Oil Prices Recover After Overnight Fall

By Associated Press

September 5, 2006, 8:25 AM EDT

 
LONDON -- Oil futures rose Tuesday as some traders bought up contracts after the price plunged by more than a dollar a barrel in the previous session.

Paul Harris, energy analyst at Bank of Ireland Global Markets in Dublin, said markets were encouraged by developments in Iran and by "the relatively inert weather systems in the Gulf of Mexico."
"In the event that no clear developments materialize over the Iranian nuclear dispute, we remain in a $68-$70 per barrel range for today's session," Harris said.

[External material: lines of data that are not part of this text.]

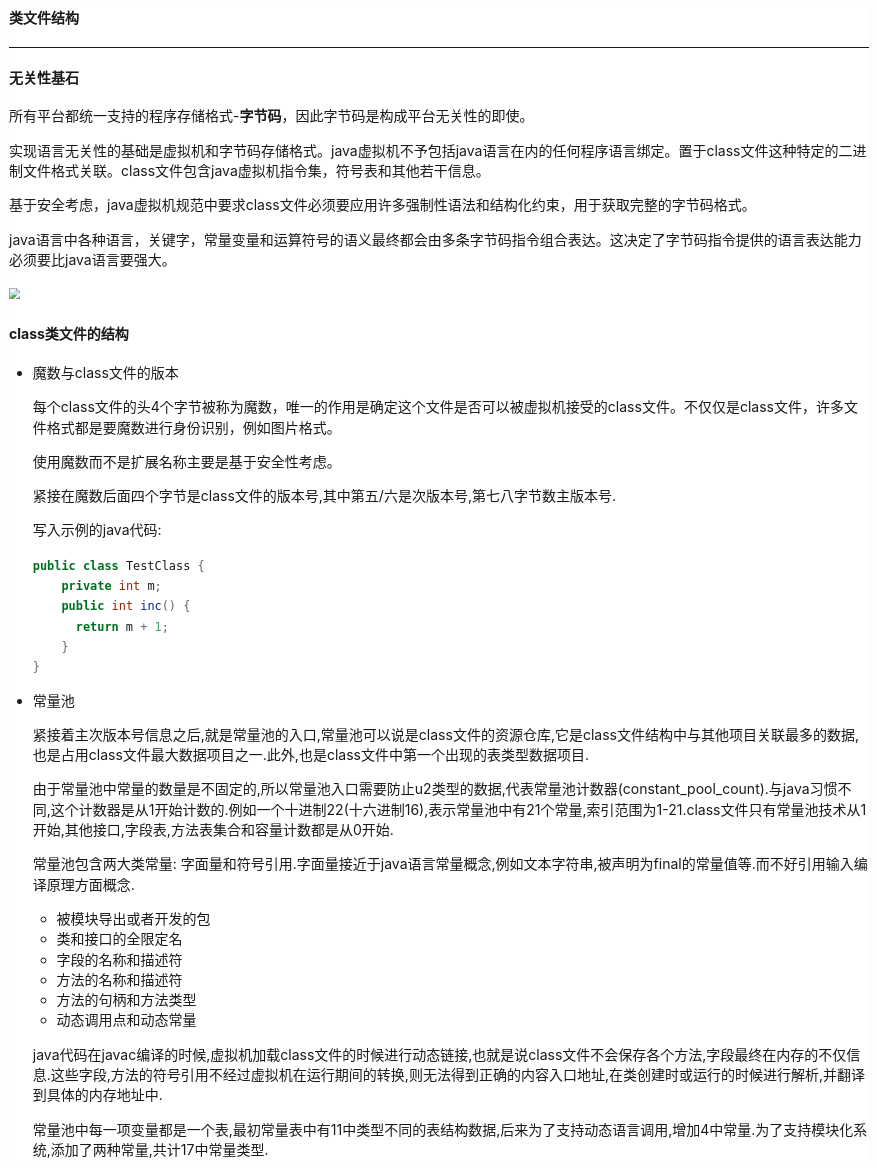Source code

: #### **类文件结构**

---

#### 无关性基石

所有平台都统一支持的程序存储格式-**字节码**，因此字节码是构成平台无关性的即使。

实现语言无关性的基础是虚拟机和字节码存储格式。java虚拟机不予包括java语言在内的任何程序语言绑定。置于class文件这种特定的二进制文件格式关联。class文件包含java虚拟机指令集，符号表和其他若干信息。

基于安全考虑，java虚拟机规范中要求class文件必须要应用许多强制性语法和结构化约束，用于获取完整的字节码格式。

java语言中各种语言，关键字，常量变量和运算符号的语义最终都会由多条字节码指令组合表达。这决定了字节码指令提供的语言表达能力必须要比java语言要强大。

<img src="E:\截图文件\虚拟机的平台无关性.png" style="zoom:67%;" />

#### class类文件的结构

+ 魔数与class文件的版本

  每个class文件的头4个字节被称为魔数，唯一的作用是确定这个文件是否可以被虚拟机接受的class文件。不仅仅是class文件，许多文件格式都是要魔数进行身份识别，例如图片格式。

  使用魔数而不是扩展名称主要是基于安全性考虑。

  紧接在魔数后面四个字节是class文件的版本号,其中第五/六是次版本号,第七八字节数主版本号.
  
  写入示例的java代码:
  
  ```java
  public class TestClass {
      private int m;
      public int inc() {
      	return m + 1;
      }
  }
  ```
  
+ 常量池

  紧接着主次版本号信息之后,就是常量池的入口,常量池可以说是class文件的资源仓库,它是class文件结构中与其他项目关联最多的数据,也是占用class文件最大数据项目之一.此外,也是class文件中第一个出现的表类型数据项目.

  由于常量池中常量的数量是不固定的,所以常量池入口需要防止u2类型的数据,代表常量池计数器(constant_pool_count).与java习惯不同,这个计数器是从1开始计数的.例如一个十进制22(十六进制16),表示常量池中有21个常量,索引范围为1-21.class文件只有常量池技术从1开始,其他接口,字段表,方法表集合和容量计数都是从0开始.

  常量池包含两大类常量: 字面量和符号引用.字面量接近于java语言常量概念,例如文本字符串,被声明为final的常量值等.而不好引用输入编译原理方面概念.

  + 被模块导出或者开发的包
  + 类和接口的全限定名
  + 字段的名称和描述符
  + 方法的名称和描述符
  + 方法的句柄和方法类型
  + 动态调用点和动态常量

  java代码在javac编译的时候,虚拟机加载class文件的时候进行动态链接,也就是说class文件不会保存各个方法,字段最终在内存的不仅信息.这些字段,方法的符号引用不经过虚拟机在运行期间的转换,则无法得到正确的内容入口地址,在类创建时或运行的时候进行解析,并翻译到具体的内存地址中.

  常量池中每一项变量都是一个表,最初常量表中有11中类型不同的表结构数据,后来为了支持动态语言调用,增加4中常量.为了支持模块化系统,添加了两种常量,共计17中常量类型.
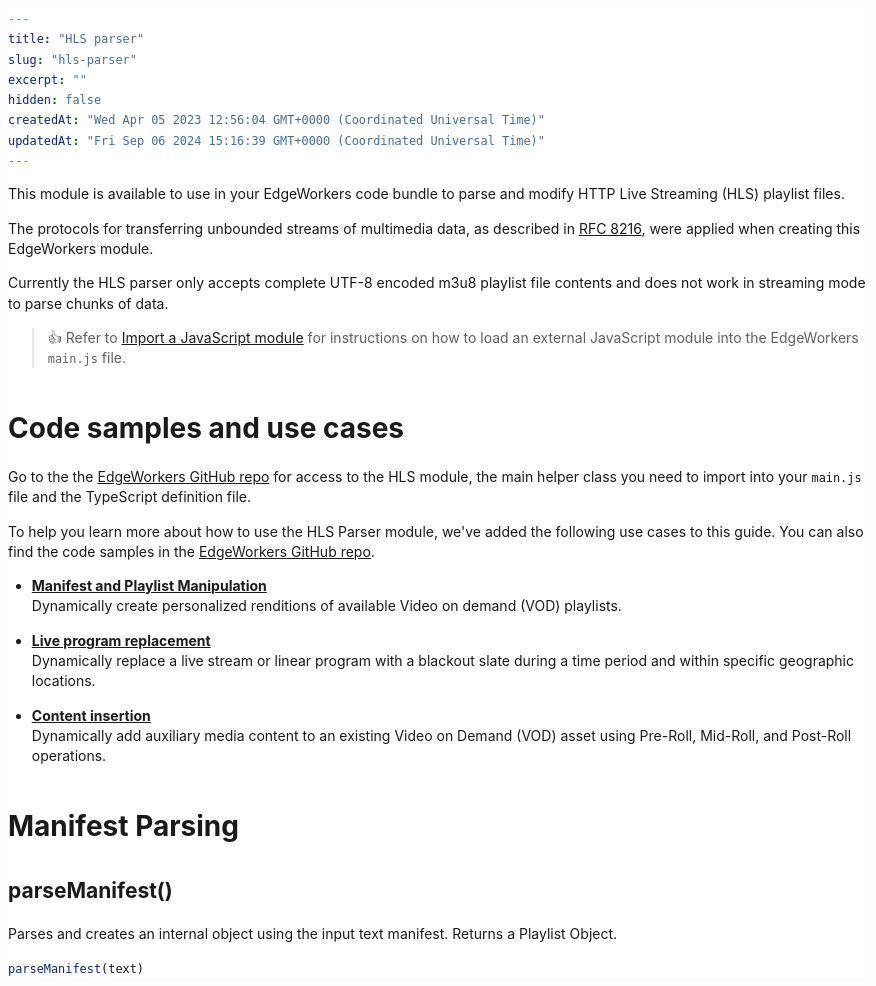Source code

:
 ```yaml
---
title: "HLS parser"
slug: "hls-parser"
excerpt: ""
hidden: false
createdAt: "Wed Apr 05 2023 12:56:04 GMT+0000 (Coordinated Universal Time)"
updatedAt: "Fri Sep 06 2024 15:16:39 GMT+0000 (Coordinated Universal Time)"
---
```

This module is available to use in your EdgeWorkers code bundle to parse and modify HTTP Live Streaming (HLS) playlist files. 

The protocols for transferring unbounded streams of multimedia data, as described in [RFC 8216](https://www.rfc-editor.org/rfc/rfc8216.html), were applied when creating this EdgeWorkers module.

Currently the HLS parser only accepts complete UTF-8 encoded m3u8 playlist file contents and does not work in streaming mode to parse chunks of data.

> 👍 Refer to [Import a JavaScript module](doc:import-a-javascript-module) for instructions on how to load an external JavaScript module into the EdgeWorkers `main.js` file.

# Code samples and use cases

Go to the the [EdgeWorkers GitHub repo](https://github.com/akamai/edgeworkers-examples/tree/master/delivery/media/hls) for access to the HLS module, the main helper class you need to import into your `main.js` file and the TypeScript definition file.

To help you learn more about how to use the HLS Parser module, we've added the following use cases to this guide. You can also find the code samples in the [EdgeWorkers GitHub repo](https://github.com/akamai/edgeworkers-examples/tree/master/delivery/media/hls/examples).

- **[Manifest and Playlist Manipulation](doc:manifest-and-playlist-personalization)**  
  Dynamically create personalized renditions of available Video on demand (VOD) playlists.

- **[Live program replacement](doc:live-program-replacement)**  
  Dynamically replace a live stream or linear program with a blackout slate during a time period and within specific geographic locations.

- **[Content insertion](doc:content-insertion)**  
  Dynamically add auxiliary media content to an existing Video on Demand (VOD) asset using Pre-Roll, Mid-Roll, and Post-Roll operations. 

# Manifest Parsing

## parseManifest()

Parses and creates an internal object using the input text manifest. Returns a Playlist Object.

```javascript
parseManifest(text)
```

Brent crude for October delivery rose 19 cents to $67.90 a barrel on the ICE Futures exchange in London by midday in Europe. The contract settled Monday at $67.71 a barrel, down $1.44 a barrel.

Light, sweet crude for October rose 29 cents to $68.31 a barrel in electronic trading on the New York Mercantile Exchange. The Nymex did not set an official closing price Monday as floor trading was closed for the U.S. Labor Day holiday, while electronic trading continued.

"Some traders took the opportunity to buy contracts since the price has fallen quite a bit since Friday," said Victor Shum, an analyst with Purvin & Gertz in Singapore. "This is probably an indication that the market may not fall beyond current levels unless some bearish event occurs."

Crude oil prices started to fall Friday after the United Nations failed to impose sanctions on Iran for its refusal to cease enriching uranium and a more-subdued forecast for this year's Atlantic hurricane season.

Iran, the second-largest producer in the Organization of Petroleum Exporting Countries after Saudi Arabia, defied the U.N. Security Council's Thursday deadline to halt its nuclear program. Traders have been worried that Iran might block oil exports if punished by the U.N. At this point, though, American officials and others say no action will be sought before a key European diplomat meets with Tehran's atomic energy chief this week to seek a compromise.

"The fact that U.N. sanctions against Iran are unlikely to be imposed in the short term calmed the market and contributed to the slide," said PVM Oil Associates in Vienna.

Also helping to ease energy prices in recent days were strong U.S. petroleum inventory data and a mixed U.S. jobs report -- suggesting fuel demand probably won't surge sharply.

Heating oil futures rose half a cent to $1.9450 a gallon while gasoline gained half a cent to $1.7050 a gallon. Natural gas prices rose 3 cents to $5.854 per 1,000 cubic feet.